An exploratory analysis of overall survival (OS) showed an early trend in favor of both abemaciclib groups. The median OS was 24.33 months with fulvestrant, 24.07 months without fulvestrant, and 21.50 months with trastuzumab and chemotherapy. Tolaney said the final OS analysis is not expected to occur until 2021.
Overall, grade ≥3 treatment-emergent adverse events (TEAEs) occurred more often with the abemaciclib-fulvestrant-trastuzumab regimen (56.4% vs 37.7% vs. 33.3%). Serious adverse events also occurred more often with abemaciclib-fulvestrant (10.3% vs 5.2% vs. 6.9%). Rates of fatal adverse events and discontinuation because of adverse events were similar across the 3 groups.
The most common grade ≥3 TEAEs with abemaciclib-fulvestrant were neutropenia (26.9%), leukopenia (10.3%), thrombocytopenia (10.3%), diarrhea (9.0%), anemia (9.0%), hypokalemia (5.1%), and fatigue (3.8%).
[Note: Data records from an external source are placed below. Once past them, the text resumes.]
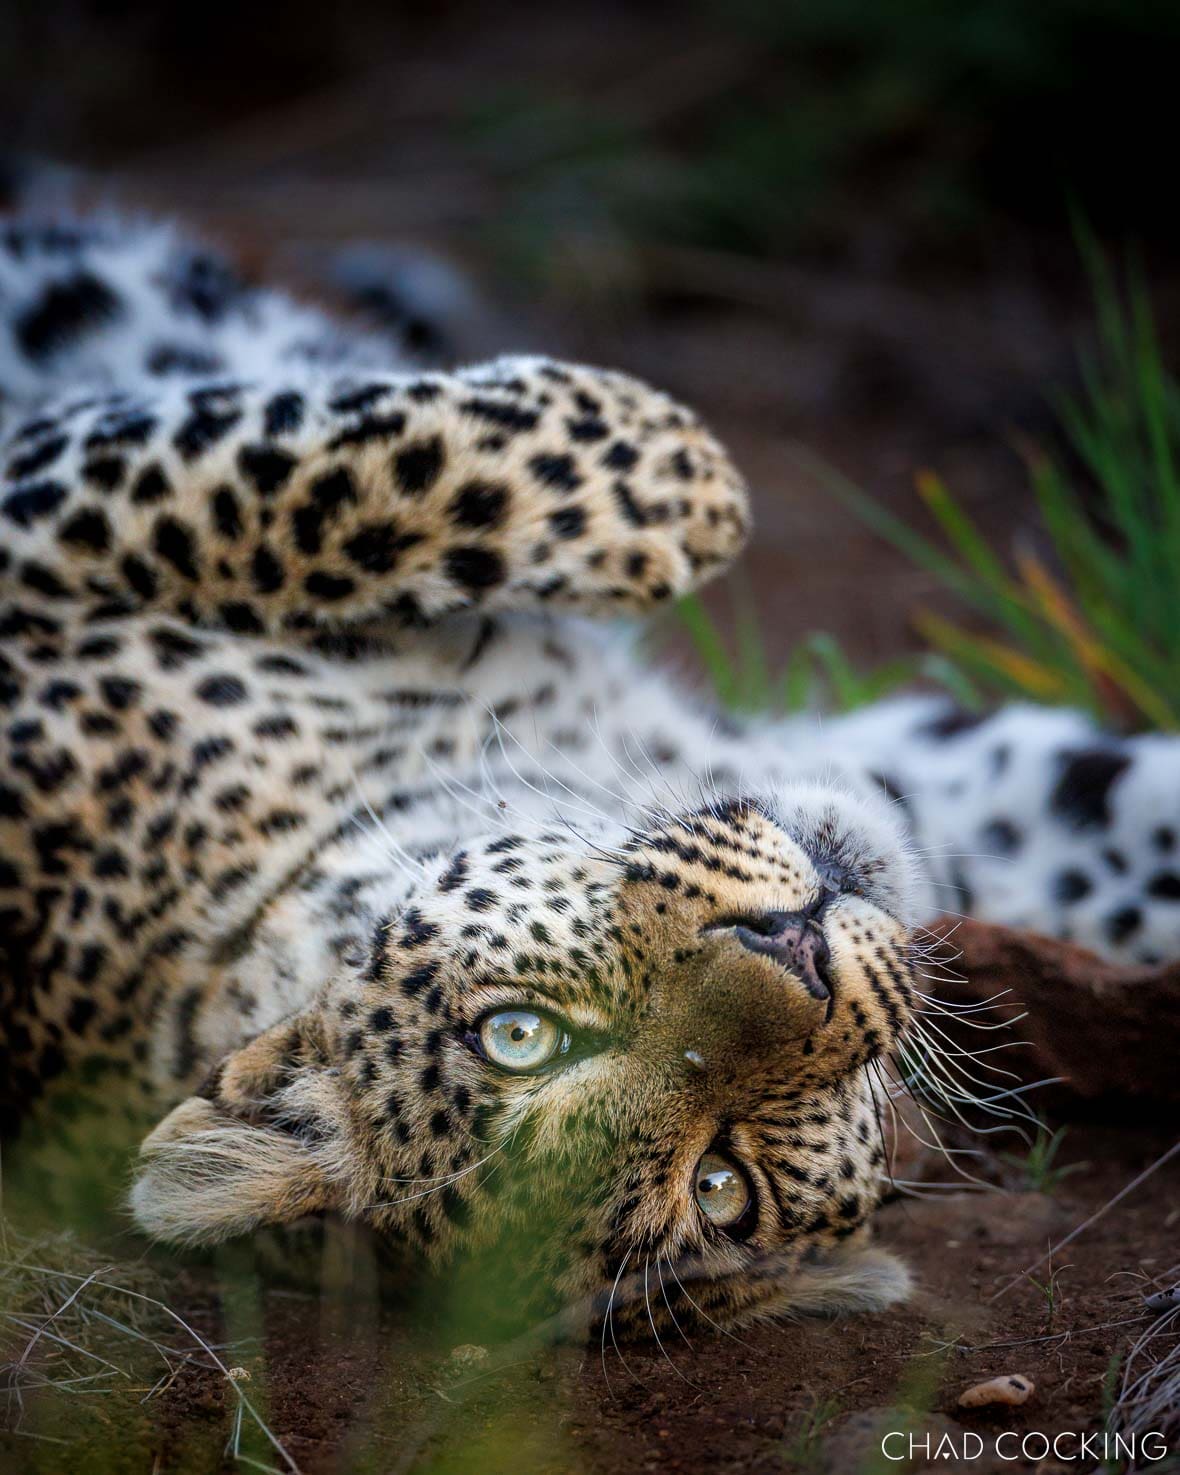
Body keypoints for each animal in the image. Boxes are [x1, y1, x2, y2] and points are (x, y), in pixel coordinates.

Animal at [3, 212, 1179, 1338]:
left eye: (517, 1032)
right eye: (721, 1184)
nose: (794, 944)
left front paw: (678, 475)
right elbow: (359, 476)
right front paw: (693, 481)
During the discussion that followed her presentation, Tolaney was asked to speculate about whether patients treated with the triplet regimen might have done just as well with fulvestrant and trastuzumab.
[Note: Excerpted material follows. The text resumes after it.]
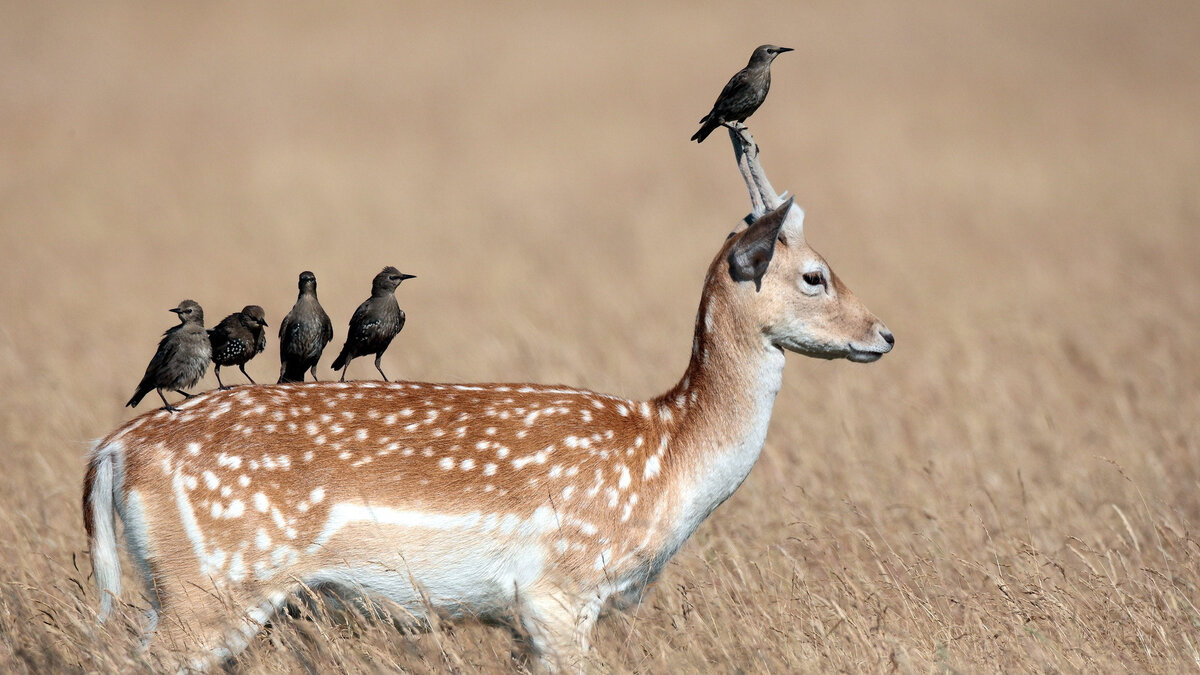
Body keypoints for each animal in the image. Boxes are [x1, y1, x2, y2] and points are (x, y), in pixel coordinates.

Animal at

The superior PFS and response rate with the triplet combination “were more likely due to synergistic activity of the 3 drugs, and I think that’s probably true for a couple of reasons,” said Tolaney. “This was a heavily pretreated population with a median of 4 prior lines of systemic therapy in the metastatic setting, and 54% of the patients had already received endocrine therapy for advanced disease. I think it’s unlikely you would have seen benefit from fulvestrant and trastuzumab.
“I also think the activity we’re seeing with abemaciclib trastuzumab is really on par with chemotherapy and trastuzumab. I think the effect we’re seeing is more likely due to the additive effects and synergistic activity with the addition of fulvestrant.”